**Assigned task:** From the data below, return each line in which the string "LIST" is found.

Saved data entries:
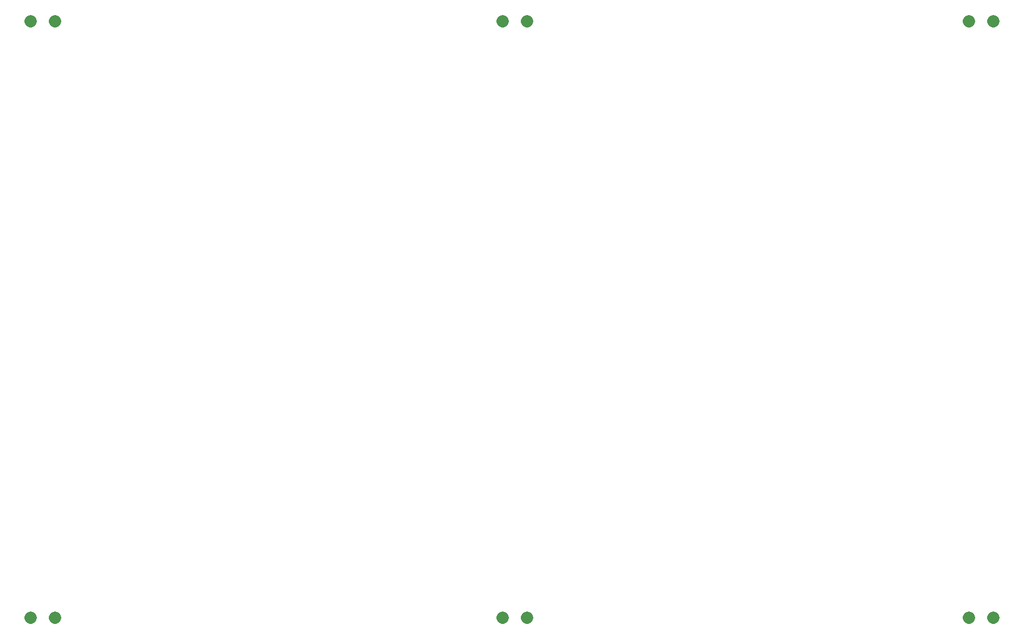
<source format=gbr>
%TF.GenerationSoftware,KiCad,Pcbnew,5.1.10*%
%TF.CreationDate,2021-06-16T10:43:04-05:00*%
%TF.ProjectId,olkbd_ble,6f6c6b62-645f-4626-9c65-2e6b69636164,rev?*%
%TF.SameCoordinates,Original*%
%TF.FileFunction,Other,ECO1*%
%FSLAX46Y46*%
G04 Gerber Fmt 4.6, Leading zero omitted, Abs format (unit mm)*
G04 Created by KiCad (PCBNEW 5.1.10) date 2021-06-16 10:43:04*
%MOMM*%
%LPD*%
G01*
G04 APERTURE LIST*
%ADD10C,2.000000*%
G04 APERTURE END LIST*
D10*
%TO.C,mouse-bite-2mm-slot-3*%
X298138000Y-250650000D02*
X298138000Y-250650000D01*
X302138000Y-250650000D02*
X302138000Y-250650000D01*
%TO.C,mouse-bite-2mm-slot-1*%
X145138000Y-250650000D02*
X145138000Y-250650000D01*
X149138000Y-250650000D02*
X149138000Y-250650000D01*
%TO.C,mouse-bite-2mm-slot-6*%
X298138000Y-153400000D02*
X298138000Y-153400000D01*
X302138000Y-153400000D02*
X302138000Y-153400000D01*
%TO.C,mouse-bite-2mm-slot-2*%
X222138000Y-250650000D02*
X222138000Y-250650000D01*
X226138000Y-250650000D02*
X226138000Y-250650000D01*
%TO.C,mouse-bite-2mm-slot-5*%
X222138000Y-153400000D02*
X222138000Y-153400000D01*
X226138000Y-153400000D02*
X226138000Y-153400000D01*
%TO.C,mouse-bite-2mm-slot-4*%
X145138000Y-153400000D02*
X145138000Y-153400000D01*
X149138000Y-153400000D02*
X149138000Y-153400000D01*
%TD*%
M02*

</source>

**Answer space:**
G04 APERTURE LIST*
G04 APERTURE END LIST*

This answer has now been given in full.